Título: Pacote antiapagão aéreo
Autor: Doca, Geralda
Fonte: O Globo, 13/03/2010, Economia, p. 29

Três anos após caos no setor, governo encaminha projeto de lei que indeniza consumidor

Mais de três anos depois da crise aérea que paralisou os céus do Brasil e causou prejuízos incontáveis aos brasileiros que ficaram em terra, o governo enviou ontem ao Congresso Nacional um projeto de lei que institui uma indenização a ser paga pelas companhias aéreas aos usuários em casos de cancelamento, atraso de voos superior a duas horas e overbooking (venda de passagens acima da quantidade de assentos disponíveis na aeronave). O valor será equivalente a 50% do preço integral do bilhete e terá de ser pago em dinheiro, cheque ou transferência bancária, até sete dias do comunicado. A medida abrange ainda problemas ocorridos nas escalas e conexões.

O projeto disciplina ainda quais compensações devem ser oferecidas ao passageiro submetido a problemas no embarque, bem como que tipo de assistência a que ele e os acompanhantes têm direito quando houver alterações no voo. A empresa que descumprir as premissas estará sujeita a multas e até cassação da outorga (autorização de operação) pela Agência Nacional de Aviação Civil (Anac).

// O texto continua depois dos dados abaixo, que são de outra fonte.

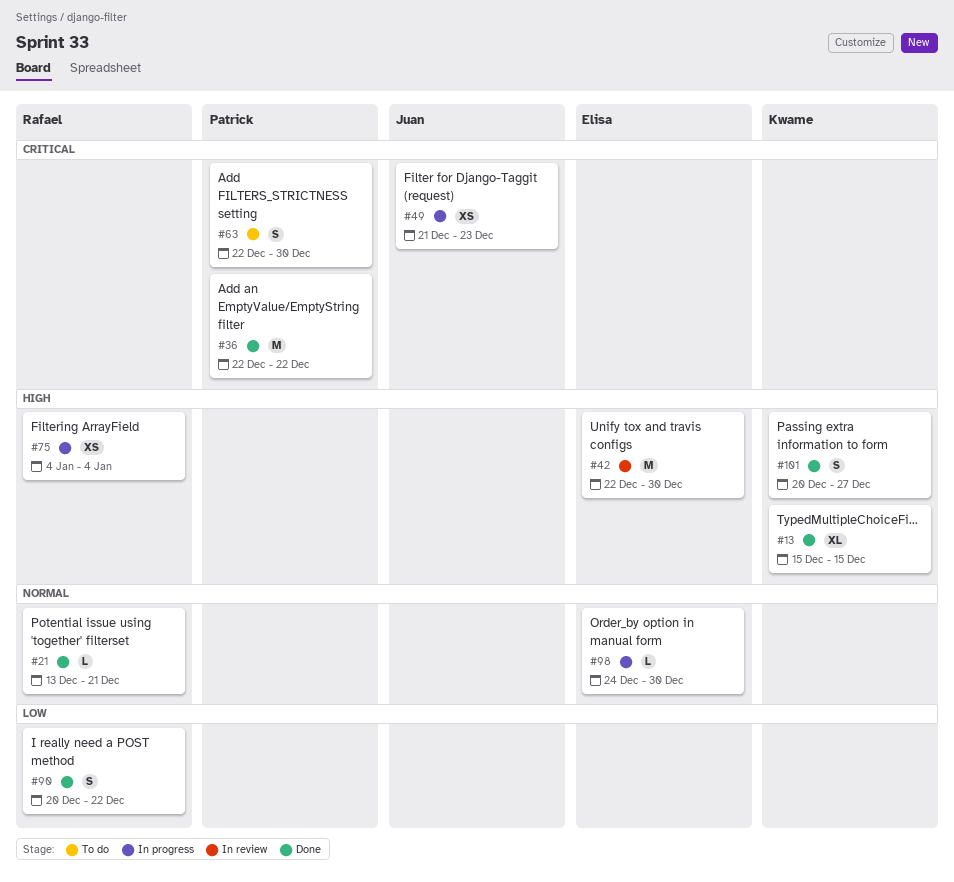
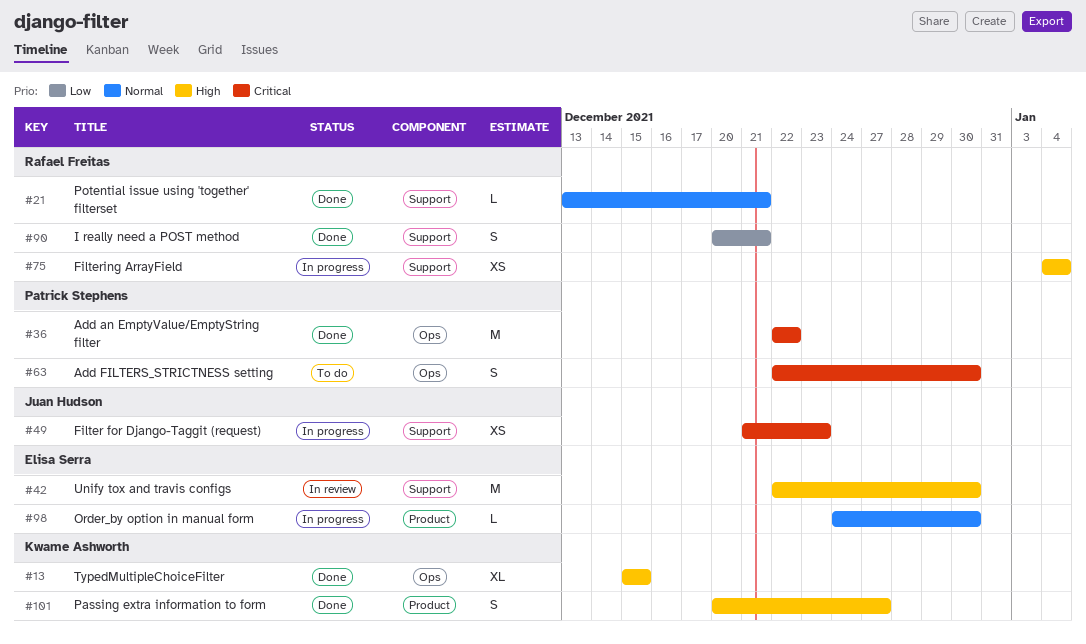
#90, due: Dec 22 -> Dec 21

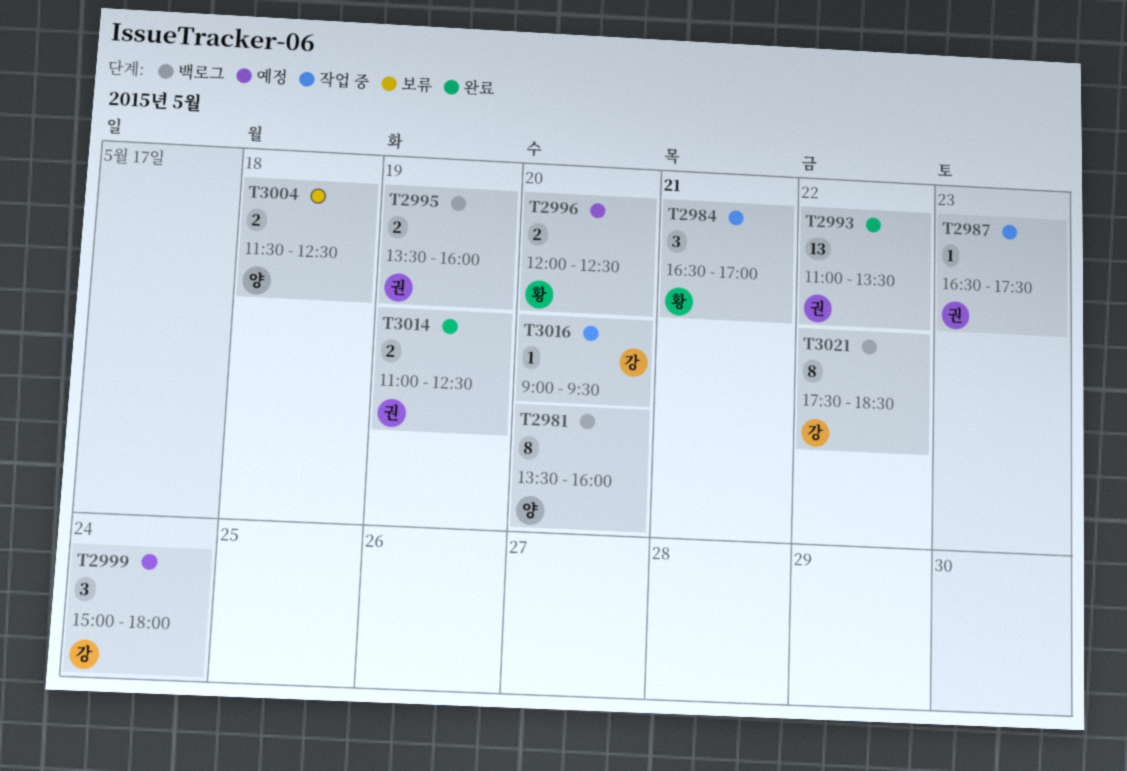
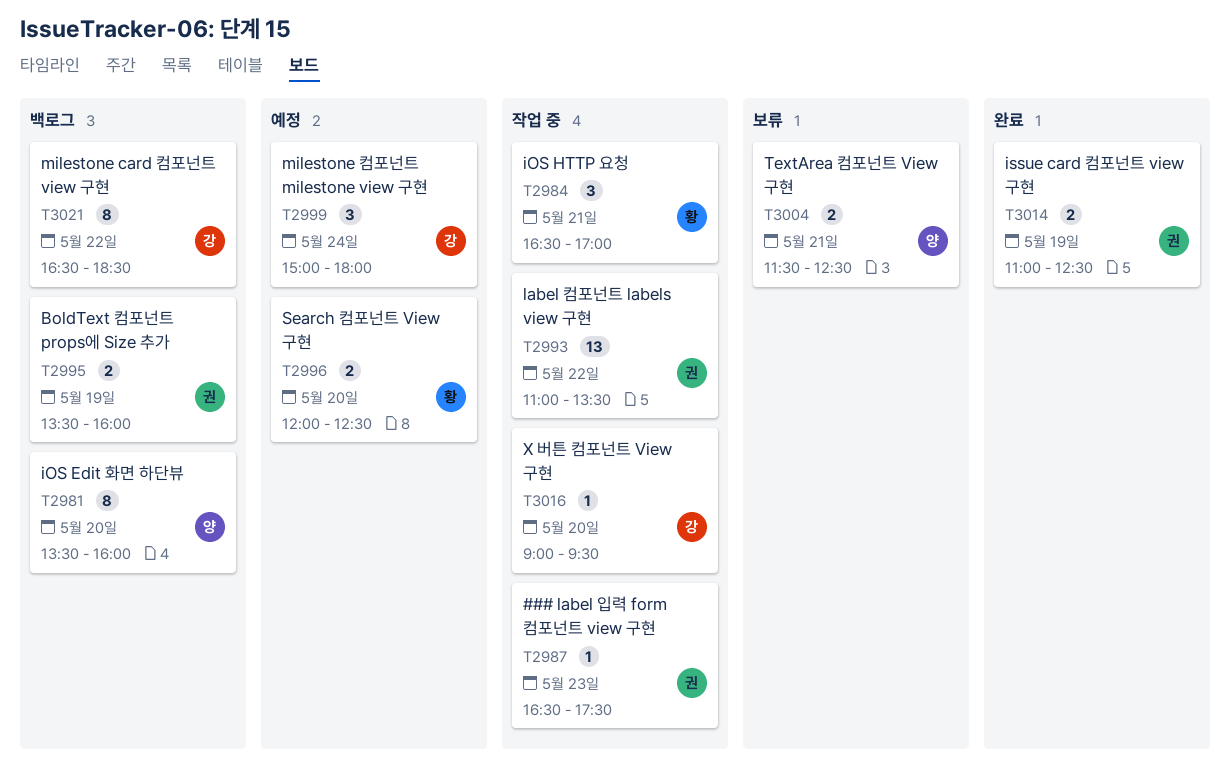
T2993, status: 완료 -> 작업 중
T3004, day: May 18 -> May 21
T3021, begins: 17:30 -> 16:30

A indenização, inédita, só não será paga se a empresa der ao passageiro alternativas de transporte que lhes sejam convenientes e ele conseguir embarcar duas horas antes do horário previsto originalmente e chegar no destino até duas horas depois do pouso original. Também não será devida se a empresa comprovar que avisou o cliente sobre o cancelamento do voo com antecedência de sete dias.

Companhia deverá oferecer opções

A proposta prevê que, em caso de problemas com o voo, a companhia ofereça ao usuário alternativas, como embarque em outro voo da mesma companhia ou de uma concorrente ou um meio de transporte alternativo - ônibus, por exemplo. Caso o passageiro seja embarcado num próximo voo, a empresa não poderá cobrar diferença de preço se ele viajar numa classe superior e deve reembolsá-lo se o assento for em uma inferior. No caso de cancelamento do voo, está garantido o reembolso integral do valor da passagem ou o estorno imediato das parcelas se a compra foi feita via cartão de crédito. Se o passageiro estava no meio da viagem, terá direito ainda ao transporte de volta à origem.

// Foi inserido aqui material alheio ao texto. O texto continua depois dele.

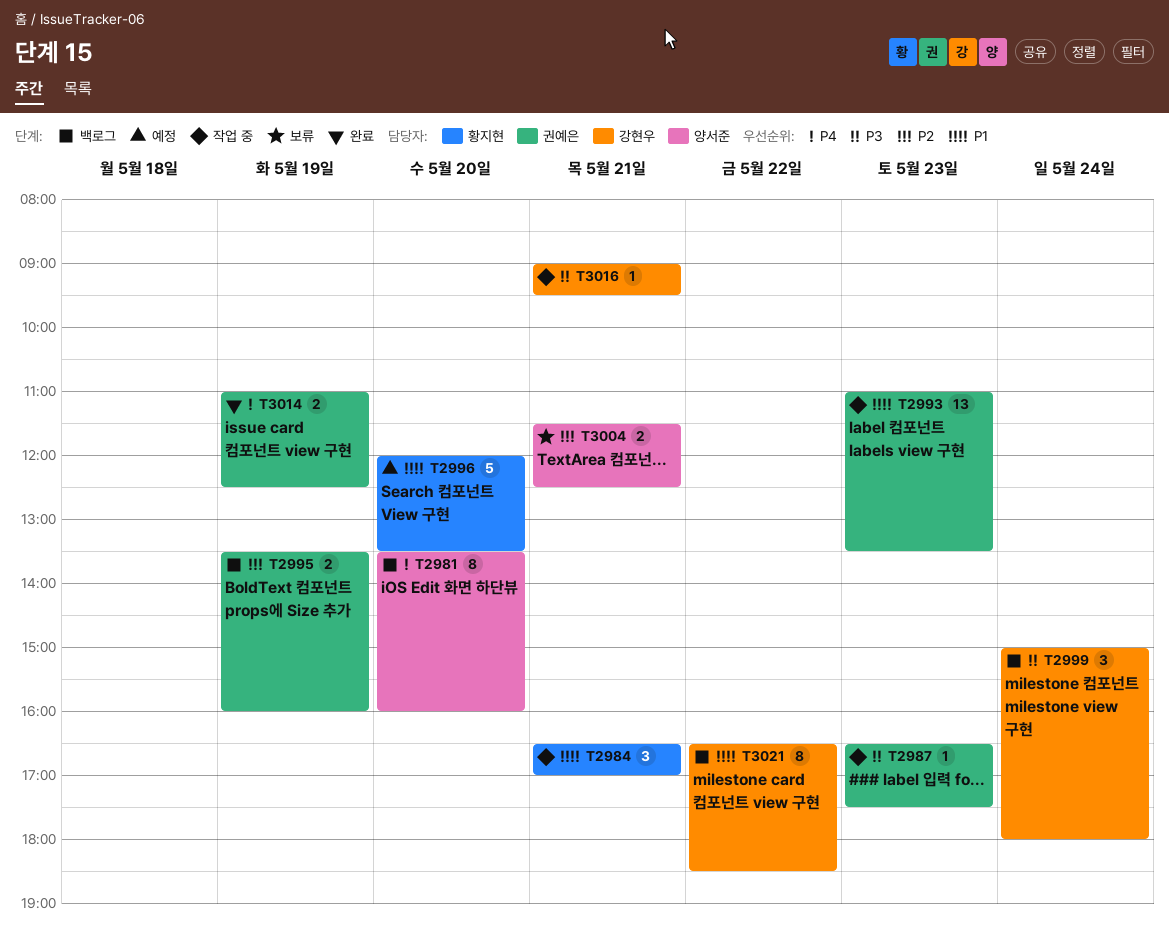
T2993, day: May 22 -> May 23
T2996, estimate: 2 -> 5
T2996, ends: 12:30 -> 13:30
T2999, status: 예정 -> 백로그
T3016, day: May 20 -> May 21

A proposta determina também que no caso de atrasos de voo superiores a duas horas, as companhias são obrigadas a oferecer aos clientes alimentação, cartão telefônico, internet e acomodação.

Setor diz que projeto contém absurdos

O projeto de lei altera o Código Brasileiro de Aeronáutica (CBAer), editado em 1986, que trata os direitos dos usuários de forma genérica. Diz apenas que o passageiro tem direito ao reembolso quando o voo for cancelado, mas em caso de atraso superior a quatro horas.

Hoje, o usuário precisa recorrer aos órgãos de defesa do consumidor e à Justiça se quiser ser ressarcido por problemas no voo. A Anac dispõe apenas de uma norma que trata da assistência ao usuário. Em caso de descumprimento, as companhias estão sujeitas a multa. Em 2009, o órgão arrecadou cerca de R$7,2 milhões em multas às companhias e fez 4.918 novas autuações por infrações registradas.

O Sindicato Nacional da Empresas Aéreas (Snea) disse que o setor não foi ouvido pelo governo na elaboração do projeto. A entidade afirmou ainda que o setor foi pego de surpresa e que vai atuar no Congresso para fixar critérios de culpabilidade por atraso e cancelamento de voo de cada órgão envolvido, como Infraero e Aeronáutica, além das próprias empresas.

Para uma fonte do setor privado, o projeto contém "absurdos", como o pagamento da indenização de 50% em até sete dias, bem como a determinação às empresas, uma vez notificadas pelo órgão regulador, de reserva de 5% de assentos para transportar passageiros de empresas de transporte aéreo regular que venham a paralisar suas operações.

O setor também critica a obrigatoriedade de as empresas informarem aos passageiros as regras do contrato. Isso já vem sendo feito, argumenta uma fonte. Outra ressalva se refere à obrigatoriedade de as companhias prestarem informações precisas e em meio impresso sobre as causas do cancelamento ou atraso e a previsão de embarque.

O governo elabora ainda um decreto dando à Infraero autoridade aeroportuária para coordenar todos os órgãos que atuam nos 67 aeroportos mais movimentados do país, como Receita Federal, Polícia Federal e Agência Nacional de Vigilância Sanitária (Anvisa), além da Anac.